Weitreichende Folgen

Auf den ersten Blick könnte man meinen: ein Fall wie jeder andere. Ein(e) BankberaterIn hat nachweislich schlecht gearbeitet. Der Kunde klagt auf Schadenersatz. Ein Gericht, in welcher Instanz auch immer, urteilt im Sinne des Klägers. Doch der erste Eindruck täuscht. Relevant und deshalb wohl auch die künftige Rechtsprechung in Deutschland prägend ist die Entscheidung deshalb, weil das OLG Frankfurt de facto keinen Unterschied macht zwischen der Beratung von (Quasi-)Investmentprofis und privaten Anlegern. Eine Beratung muss grundsätzlich entsprechend den BGH-Vorgaben erfolgen. Unabhängig davon, ob ein Investor überhaupt und/oder in welchem Ausmaß Fachkenntnisse hat.

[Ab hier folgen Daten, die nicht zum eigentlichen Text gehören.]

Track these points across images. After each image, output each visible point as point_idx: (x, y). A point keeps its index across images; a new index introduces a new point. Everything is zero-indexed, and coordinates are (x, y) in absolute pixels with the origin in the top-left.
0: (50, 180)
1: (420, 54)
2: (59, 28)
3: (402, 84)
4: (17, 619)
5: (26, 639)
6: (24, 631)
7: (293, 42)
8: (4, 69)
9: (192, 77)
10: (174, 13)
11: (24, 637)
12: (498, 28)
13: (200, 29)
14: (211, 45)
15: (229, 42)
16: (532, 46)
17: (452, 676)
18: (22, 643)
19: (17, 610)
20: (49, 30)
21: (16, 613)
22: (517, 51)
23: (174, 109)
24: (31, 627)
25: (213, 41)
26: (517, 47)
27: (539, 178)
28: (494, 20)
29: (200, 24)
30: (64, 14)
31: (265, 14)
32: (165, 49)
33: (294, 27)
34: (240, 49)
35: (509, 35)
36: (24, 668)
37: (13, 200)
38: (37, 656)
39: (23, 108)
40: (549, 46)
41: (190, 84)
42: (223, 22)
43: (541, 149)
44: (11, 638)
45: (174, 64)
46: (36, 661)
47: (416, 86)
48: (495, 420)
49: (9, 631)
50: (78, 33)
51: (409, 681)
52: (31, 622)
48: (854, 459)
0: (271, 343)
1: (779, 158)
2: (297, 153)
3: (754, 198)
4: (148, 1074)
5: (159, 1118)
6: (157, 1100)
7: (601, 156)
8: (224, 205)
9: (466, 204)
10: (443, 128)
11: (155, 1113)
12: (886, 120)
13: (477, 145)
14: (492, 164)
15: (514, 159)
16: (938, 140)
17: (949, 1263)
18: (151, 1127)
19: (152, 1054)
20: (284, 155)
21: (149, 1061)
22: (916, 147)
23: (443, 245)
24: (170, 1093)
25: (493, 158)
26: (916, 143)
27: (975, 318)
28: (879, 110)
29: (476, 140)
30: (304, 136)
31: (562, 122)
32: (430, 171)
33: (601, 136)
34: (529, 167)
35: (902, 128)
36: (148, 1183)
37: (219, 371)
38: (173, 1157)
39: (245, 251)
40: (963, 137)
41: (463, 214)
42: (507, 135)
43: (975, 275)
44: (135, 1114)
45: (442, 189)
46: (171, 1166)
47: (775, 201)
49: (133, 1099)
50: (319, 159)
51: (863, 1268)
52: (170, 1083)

Dass, wie im vorliegenden Fall, eine gemeinnützige Stiftung und deren Verantwortliche im Hinblick auf Investmententscheidungen und bezüglich unterschiedlicher Anlageformen über vergleichsweise viel Know-how verfügen, lässt nach Meinung der Frankfurter OLG-Richter keine Rückschlüsse auf deren Risikobereitschaft zu. Heißt also: Auch mehr oder weniger erfahrene Investoren müssen über die Risiken, die sie mit einer Kapitalanlage eingehen, verständlich und umfassend aufgeklärt werden. Nach meiner Einschätzung lässt sich die Entscheidung auch bequem auf andere (Semi-)Professionals wie Family Offices ausdehnen.